→ **Text shown**:
# # #

On 01/11/2017 05:27 AM, Yuanhan Liu wrote:
> TSO is now enabled, but it's not actually being used by default in a
> simple L2 forward mode. In such case, we have to zero the virtio net
> headers, to inform the vhost backend that no offload is being used:
>
>     hdr->csum_start = 0;
>     hdr->csum_offset = 0;
>     hdr->flags = 0;
>
>     hdr->gso_type = 0;
>     hdr->gso_size = 0;
>     hdr->hdr_len = 0;
>
> Such writes could be very costly; it introduces severe cache issues:
> The above operations introduce cache write for each packet, which
> stalls the read operation from the vhost backend.
>
> The fact that virtio net header is initiated to zero in PMD driver
> init stage means that these costly writes are unnecessary and could
> be avoided:
>
>     if (hdr->csum_start != 0)
>         hdr->csum_start = 0;
>
> And that's what the macro ASSIGN_UNLESS_EQUAL does. With this, the
> performance drop introduced by TSO enabling is recovered: it could
> be up to 20% in micro benchmarking.
Very nice!

>
> Fixes: 58169a9c8153 ("net/virtio: support Tx checksum offload")
> Fixes: 696573046e9e ("net/virtio: support TSO")
>
> Cc: Olivier Matz <olivier.matz@6wind.com>
> Cc: Maxime Coquelin <maxime.coquelin@redhat.com>
> Cc: Michael S. Tsirkin <mst@redhat.com>
> Cc: stable@dpdk.org
> Signed-off-by: Yuanhan Liu <yuanhan.liu@linux.intel.com>
> ---
>  drivers/net/virtio/virtio_rxtx.c | 18 ++++++++++++------
>  1 file changed, 12 insertions(+), 6 deletions(-)
>
> diff --git a/drivers/net/virtio/virtio_rxtx.c b/drivers/net/virtio/virtio_rxtx.c
> index 1e5a6b9..8ec2f1a 100644
> --- a/drivers/net/virtio/virtio_rxtx.c
> +++ b/drivers/net/virtio/virtio_rxtx.c
> @@ -258,6 +258,12 @@
>  		vtpci_with_feature(hw, VIRTIO_NET_F_HOST_TSO6);
>  }
>
> +/* avoid write operation when necessary, to lessen cache issues */
> +#define ASSIGN_UNLESS_EQUAL(var, val) do {	\
> +	if ((var) != (val))			\
> +		(var) = (val);			\
> +} while (0)
As it is intended to go in -stable, I think this is fine to have it
only in the driver, but for v17.02, maybe we should have another patch 
on top that declares it somewhere so that other libs and drivers can
make use of it?

> +
>  static inline void
>  virtqueue_enqueue_xmit(struct virtnet_tx *txvq, struct rte_mbuf *cookie,
>  		       uint16_t needed, int use_indirect, int can_push)

# # #

→ **Data extract**:

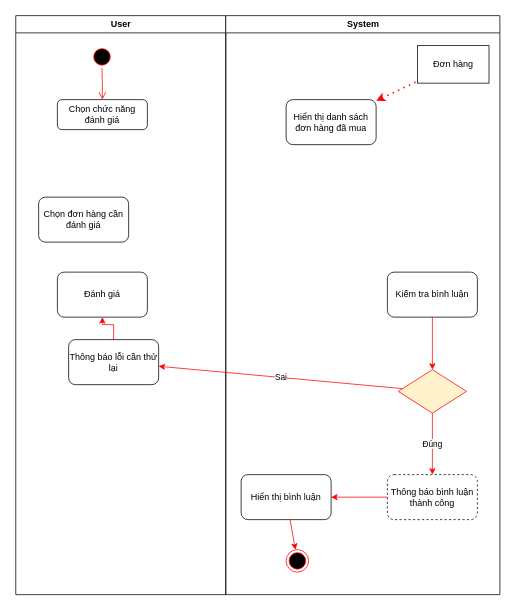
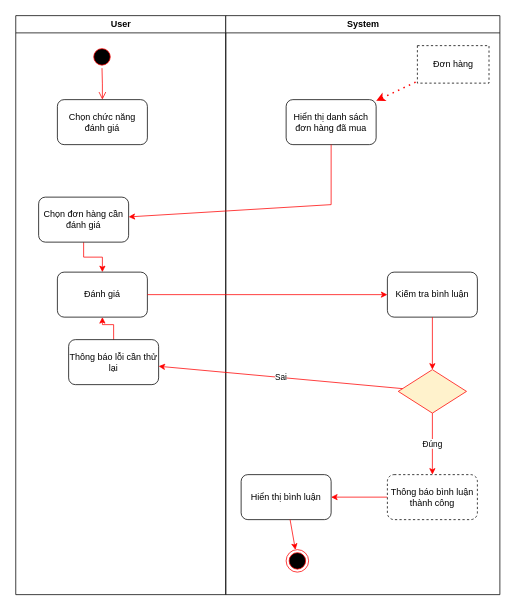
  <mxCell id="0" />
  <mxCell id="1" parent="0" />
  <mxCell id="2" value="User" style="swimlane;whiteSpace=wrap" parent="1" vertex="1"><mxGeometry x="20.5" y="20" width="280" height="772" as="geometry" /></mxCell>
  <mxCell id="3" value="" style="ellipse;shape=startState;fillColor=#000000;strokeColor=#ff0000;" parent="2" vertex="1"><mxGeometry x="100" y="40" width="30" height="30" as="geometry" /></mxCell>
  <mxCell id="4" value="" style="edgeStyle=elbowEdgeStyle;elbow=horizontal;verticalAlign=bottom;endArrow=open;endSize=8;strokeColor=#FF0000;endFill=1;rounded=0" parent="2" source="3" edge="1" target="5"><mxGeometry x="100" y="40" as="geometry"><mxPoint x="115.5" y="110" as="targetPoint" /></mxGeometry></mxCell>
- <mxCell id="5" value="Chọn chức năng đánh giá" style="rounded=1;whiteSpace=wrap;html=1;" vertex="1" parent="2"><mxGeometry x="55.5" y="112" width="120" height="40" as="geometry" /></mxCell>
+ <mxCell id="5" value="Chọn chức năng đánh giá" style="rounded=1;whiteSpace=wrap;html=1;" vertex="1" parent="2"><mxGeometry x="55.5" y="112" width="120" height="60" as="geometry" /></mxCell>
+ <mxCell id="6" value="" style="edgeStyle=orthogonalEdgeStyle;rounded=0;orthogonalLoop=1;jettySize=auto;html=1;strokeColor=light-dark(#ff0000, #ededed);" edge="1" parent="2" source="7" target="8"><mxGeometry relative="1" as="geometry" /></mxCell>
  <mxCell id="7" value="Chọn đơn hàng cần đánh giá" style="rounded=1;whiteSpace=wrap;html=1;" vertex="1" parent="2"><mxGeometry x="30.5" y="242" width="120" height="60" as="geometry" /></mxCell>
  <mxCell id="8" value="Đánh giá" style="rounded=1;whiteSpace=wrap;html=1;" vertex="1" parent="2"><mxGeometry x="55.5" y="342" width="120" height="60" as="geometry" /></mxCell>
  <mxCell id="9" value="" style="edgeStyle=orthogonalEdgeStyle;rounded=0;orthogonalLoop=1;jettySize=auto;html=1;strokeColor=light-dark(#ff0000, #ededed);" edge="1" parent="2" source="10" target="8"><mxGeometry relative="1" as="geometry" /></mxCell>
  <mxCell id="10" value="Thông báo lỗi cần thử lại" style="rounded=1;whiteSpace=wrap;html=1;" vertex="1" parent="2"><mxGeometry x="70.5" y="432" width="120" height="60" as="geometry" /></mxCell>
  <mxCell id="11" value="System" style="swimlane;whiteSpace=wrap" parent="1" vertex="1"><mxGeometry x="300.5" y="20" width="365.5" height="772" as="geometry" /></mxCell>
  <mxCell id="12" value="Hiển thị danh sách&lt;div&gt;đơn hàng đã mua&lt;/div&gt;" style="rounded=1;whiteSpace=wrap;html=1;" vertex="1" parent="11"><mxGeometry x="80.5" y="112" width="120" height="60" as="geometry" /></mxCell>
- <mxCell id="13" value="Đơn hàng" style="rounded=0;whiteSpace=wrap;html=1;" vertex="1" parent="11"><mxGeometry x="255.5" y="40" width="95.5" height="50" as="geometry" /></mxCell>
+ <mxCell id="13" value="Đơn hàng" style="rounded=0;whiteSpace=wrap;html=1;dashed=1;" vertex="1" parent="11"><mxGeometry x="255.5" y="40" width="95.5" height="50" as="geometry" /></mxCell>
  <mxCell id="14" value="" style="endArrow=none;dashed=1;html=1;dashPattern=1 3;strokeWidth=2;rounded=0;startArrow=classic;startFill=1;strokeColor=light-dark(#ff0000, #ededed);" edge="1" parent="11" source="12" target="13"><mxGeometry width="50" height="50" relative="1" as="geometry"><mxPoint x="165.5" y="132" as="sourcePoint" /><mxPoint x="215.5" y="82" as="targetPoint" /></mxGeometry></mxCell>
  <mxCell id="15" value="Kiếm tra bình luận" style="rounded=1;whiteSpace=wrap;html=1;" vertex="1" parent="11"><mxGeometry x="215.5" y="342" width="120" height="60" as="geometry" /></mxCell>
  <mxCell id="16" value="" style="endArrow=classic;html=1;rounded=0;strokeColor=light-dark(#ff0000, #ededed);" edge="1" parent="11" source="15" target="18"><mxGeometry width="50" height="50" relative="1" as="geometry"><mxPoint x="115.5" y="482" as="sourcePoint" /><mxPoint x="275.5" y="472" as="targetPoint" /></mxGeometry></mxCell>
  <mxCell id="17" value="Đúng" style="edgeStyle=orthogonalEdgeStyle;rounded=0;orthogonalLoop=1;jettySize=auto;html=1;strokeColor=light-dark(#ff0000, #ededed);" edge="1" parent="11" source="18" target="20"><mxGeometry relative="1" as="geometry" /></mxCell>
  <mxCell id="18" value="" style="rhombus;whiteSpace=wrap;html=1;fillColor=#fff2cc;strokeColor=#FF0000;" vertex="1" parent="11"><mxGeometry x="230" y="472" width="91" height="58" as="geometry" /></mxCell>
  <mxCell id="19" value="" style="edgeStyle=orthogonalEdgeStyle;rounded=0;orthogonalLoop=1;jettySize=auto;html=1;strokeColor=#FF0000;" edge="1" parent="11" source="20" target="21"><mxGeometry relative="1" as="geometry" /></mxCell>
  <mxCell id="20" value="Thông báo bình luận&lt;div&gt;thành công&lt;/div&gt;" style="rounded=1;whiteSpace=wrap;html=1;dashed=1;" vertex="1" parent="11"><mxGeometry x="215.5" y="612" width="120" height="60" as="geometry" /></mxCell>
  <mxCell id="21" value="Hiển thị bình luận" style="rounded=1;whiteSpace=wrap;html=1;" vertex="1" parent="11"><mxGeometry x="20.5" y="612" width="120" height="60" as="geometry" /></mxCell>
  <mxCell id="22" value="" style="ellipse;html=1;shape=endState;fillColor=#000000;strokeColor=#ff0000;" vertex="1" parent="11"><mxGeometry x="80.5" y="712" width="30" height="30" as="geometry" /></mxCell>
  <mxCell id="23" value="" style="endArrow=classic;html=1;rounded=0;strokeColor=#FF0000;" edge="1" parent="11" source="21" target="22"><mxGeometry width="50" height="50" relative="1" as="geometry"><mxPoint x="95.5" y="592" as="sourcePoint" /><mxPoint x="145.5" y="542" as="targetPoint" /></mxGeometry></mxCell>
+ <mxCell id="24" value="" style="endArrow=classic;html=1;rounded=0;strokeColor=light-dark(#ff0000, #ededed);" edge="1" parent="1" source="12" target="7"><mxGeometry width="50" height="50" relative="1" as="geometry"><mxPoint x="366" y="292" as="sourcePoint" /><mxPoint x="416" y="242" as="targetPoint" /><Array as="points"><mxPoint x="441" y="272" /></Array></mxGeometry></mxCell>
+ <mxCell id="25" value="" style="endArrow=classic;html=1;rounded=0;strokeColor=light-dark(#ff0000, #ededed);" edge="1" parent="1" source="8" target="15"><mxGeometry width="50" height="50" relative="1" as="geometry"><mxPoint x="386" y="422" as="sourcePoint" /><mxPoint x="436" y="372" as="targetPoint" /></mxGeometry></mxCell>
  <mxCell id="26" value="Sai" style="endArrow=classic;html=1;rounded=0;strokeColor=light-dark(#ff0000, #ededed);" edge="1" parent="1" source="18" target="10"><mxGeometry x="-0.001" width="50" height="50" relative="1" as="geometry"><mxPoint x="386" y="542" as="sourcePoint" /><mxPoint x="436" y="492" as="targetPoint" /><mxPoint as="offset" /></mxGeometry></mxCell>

# # #

→ **Objective**:
In the patch discussion, how large can the TSO-related performance drop that the change recovers be in micro benchmarking?

→ **Task result**:
Up to 20%.